It was Mother’s Day morning, May 11, 2014. My husband and I were preparing for a day’s activities and the doorbell rang. Sam was to be home any time from spending the night at a long-time friend’s house down the street. When the front door was opened, it wasn’t Sam arriving home as I thought it was going to be. Instead, it was devastation. Sam, sixteen, was dead.
In the days following Sam’s death, we learned Sam and two of his basketball friends took the chance of their lives. They tried what they thought was LSD or Acid and would pass quickly through their system avoiding detection from random drug testing that they were subject to as athletes. Later, I learned instead of LSD or Acid, dangerous enough, Sam was unknowingly the victim of a deadly synthetic drug called 25I-NBOMe. Three boys took it. Sam did not wake up.

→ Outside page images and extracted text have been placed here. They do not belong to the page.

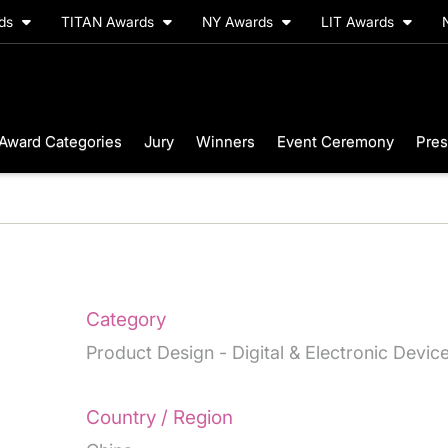
rds
TITAN Awards
NY Awards
LIT Awards
Award Categories
Jury
Winners
Event Ceremony
Pres
Category
Product Design - Digital & Electronic Devic
Country / Region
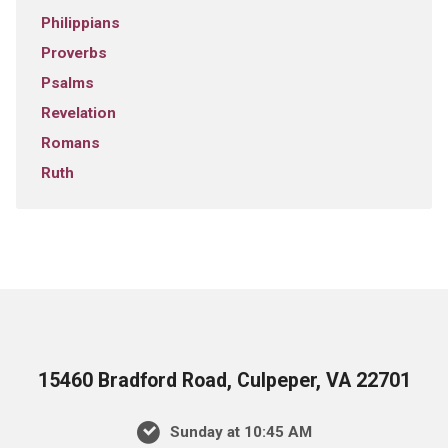
Philippians
Proverbs
Psalms
Revelation
Romans
Ruth
15460 Bradford Road, Culpeper, VA 22701
Sunday at 10:45 AM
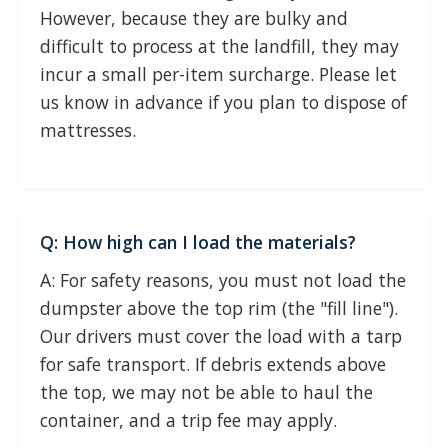
However, because they are bulky and
difficult to process at the landfill, they may
incur a small per-item surcharge. Please let
us know in advance if you plan to dispose of
mattresses.
Q: How high can I load the materials?
A: For safety reasons, you must not load the
dumpster above the top rim (the "fill line").
Our drivers must cover the load with a tarp
for safe transport. If debris extends above
the top, we may not be able to haul the
container, and a trip fee may apply.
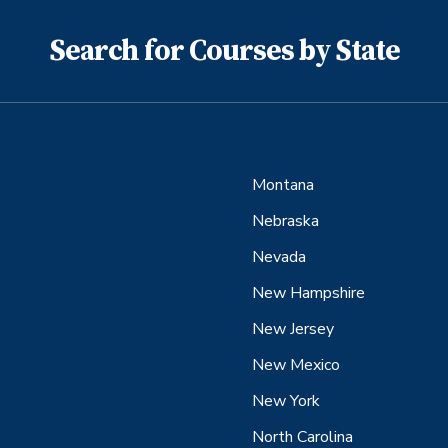
Search for Courses by State
Montana
Nebraska
Nevada
New Hampshire
New Jersey
New Mexico
New York
North Carolina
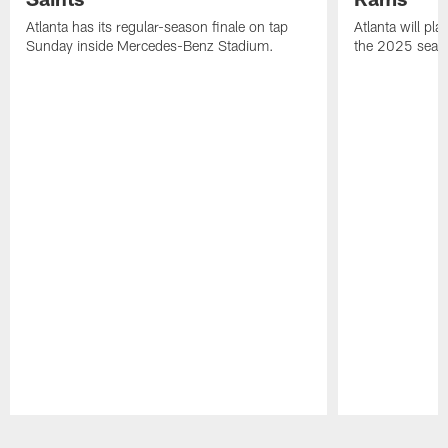
Atlanta has its regular-season finale on tap
Atlanta will pla
Sunday inside Mercedes-Benz Stadium.
the 2025 seas
Pause
Play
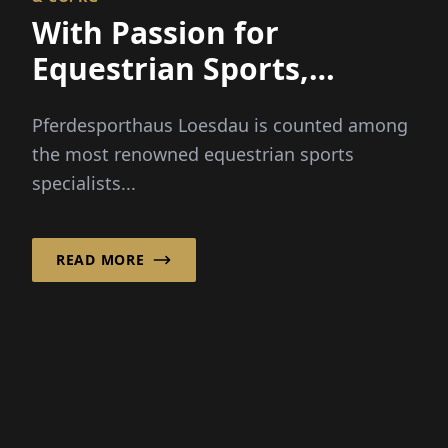
Pferdesporthaus Loesdau is counted among
the most renowned equestrian sports
specialists...
READ MORE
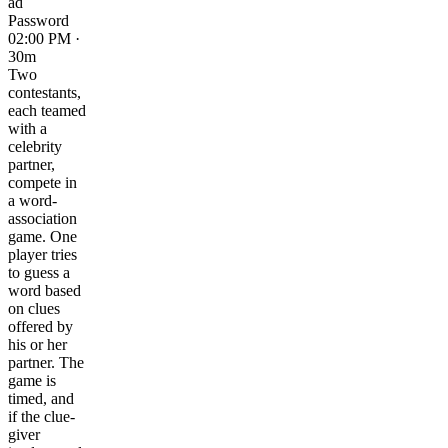
ad
Password
02:00 PM ·
30m
Two
contestants,
each teamed
with a
celebrity
partner,
compete in
a word-
association
game. One
player tries
to guess a
word based
on clues
offered by
his or her
partner. The
game is
timed, and
if the clue-
giver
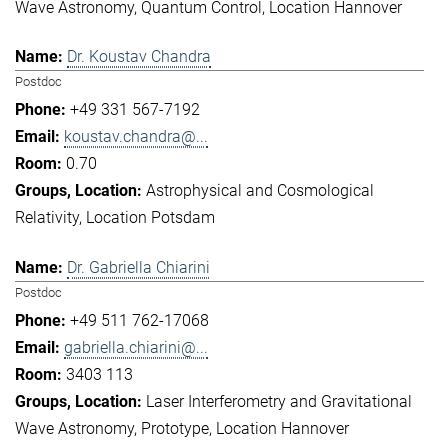
Wave Astronomy
Quantum Control
Location Hannover
Dr. Koustav Chandra
Postdoc
+49 331 567-7192
koustav.chandra@...
0.70
Astrophysical and Cosmological
Relativity
Location Potsdam
Dr. Gabriella Chiarini
Postdoc
+49 511 762-17068
gabriella.chiarini@...
3403 113
Laser Interferometry and Gravitational
Wave Astronomy
Prototype
Location Hannover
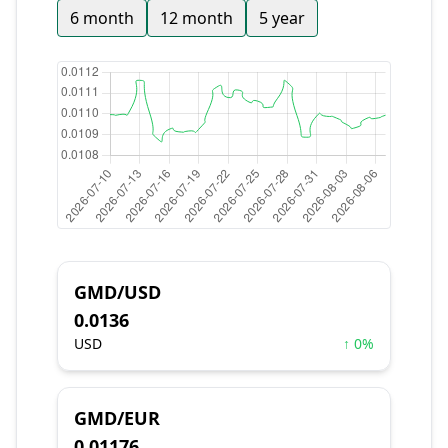
6 month
12 month
5 year
GMD/USD
0.0136
USD
↑ 0%
GMD/EUR
0.01176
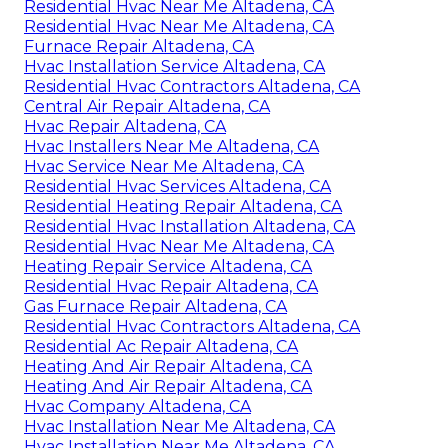
Residential Hvac Near Me Altadena, CA
Residential Hvac Near Me Altadena, CA
Furnace Repair Altadena, CA
Hvac Installation Service Altadena, CA
Residential Hvac Contractors Altadena, CA
Central Air Repair Altadena, CA
Hvac Repair Altadena, CA
Hvac Installers Near Me Altadena, CA
Hvac Service Near Me Altadena, CA
Residential Hvac Services Altadena, CA
Residential Heating Repair Altadena, CA
Residential Hvac Installation Altadena, CA
Residential Hvac Near Me Altadena, CA
Heating Repair Service Altadena, CA
Residential Hvac Repair Altadena, CA
Gas Furnace Repair Altadena, CA
Residential Hvac Contractors Altadena, CA
Residential Ac Repair Altadena, CA
Heating And Air Repair Altadena, CA
Heating And Air Repair Altadena, CA
Hvac Company Altadena, CA
Hvac Installation Near Me Altadena, CA
Hvac Installation Near Me Altadena, CA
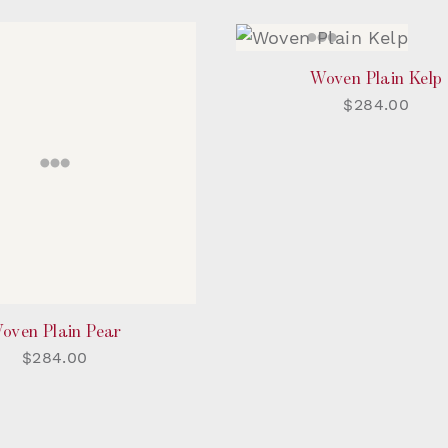
Woven Plain Kelp
$284.00
oven Plain Pear
$284.00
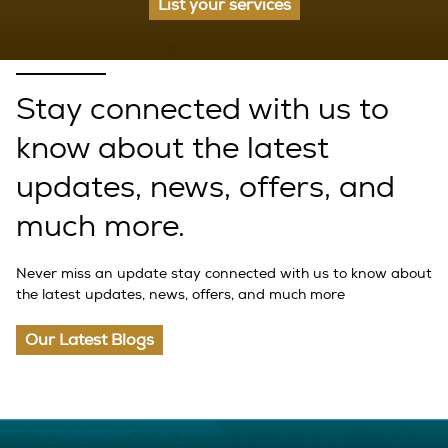
List your services
EXPERIENCE LIFE IN IBIZA
Stay connected with us to
know about the latest
updates, news, offers, and
much more.
Never miss an update stay connected with us to know about
the latest updates, news, offers, and much more
Our Latest Blogs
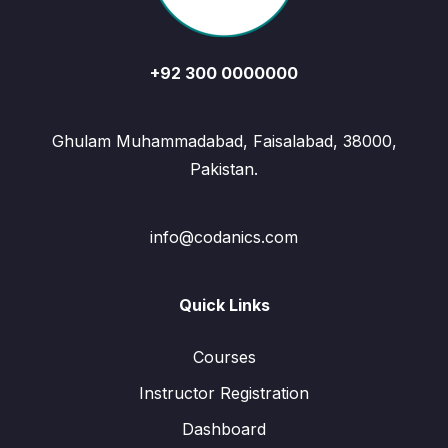
+92 300 0000000
Ghulam Muhammadabad, Faisalabad, 38000,
Pakistan.
info@codanics.com
Quick Links
Courses
Instructor Registration
Dashboard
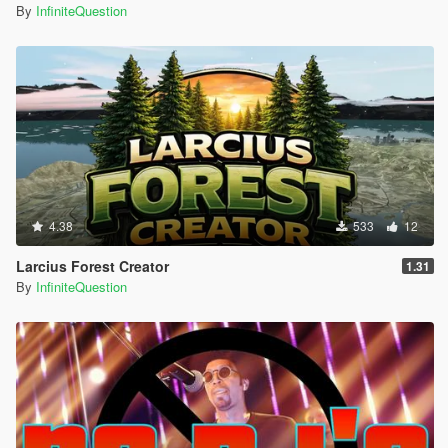
By
InfiniteQuestion
4.38
533
12
Larcius Forest Creator
1.31
By
InfiniteQuestion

I experienced complicated grief; running the mood race between major depressive disorder and PTSD (post-traumatic stress disorder). My sadness: waking up every morning realizing my first born is gone and further heightened by his physical belongings that seemingly still remain. My flashbacks: random thoughts once considered joyful memories, visioning Sam’s death, recalling a lengthy visitation, funeral and my boy in a coffin, a song that held meaning playing in my car, at a store, anywhere. There are more descriptions of the saddening despair and the physical pain of a broken heart and pandering presence to not even exist.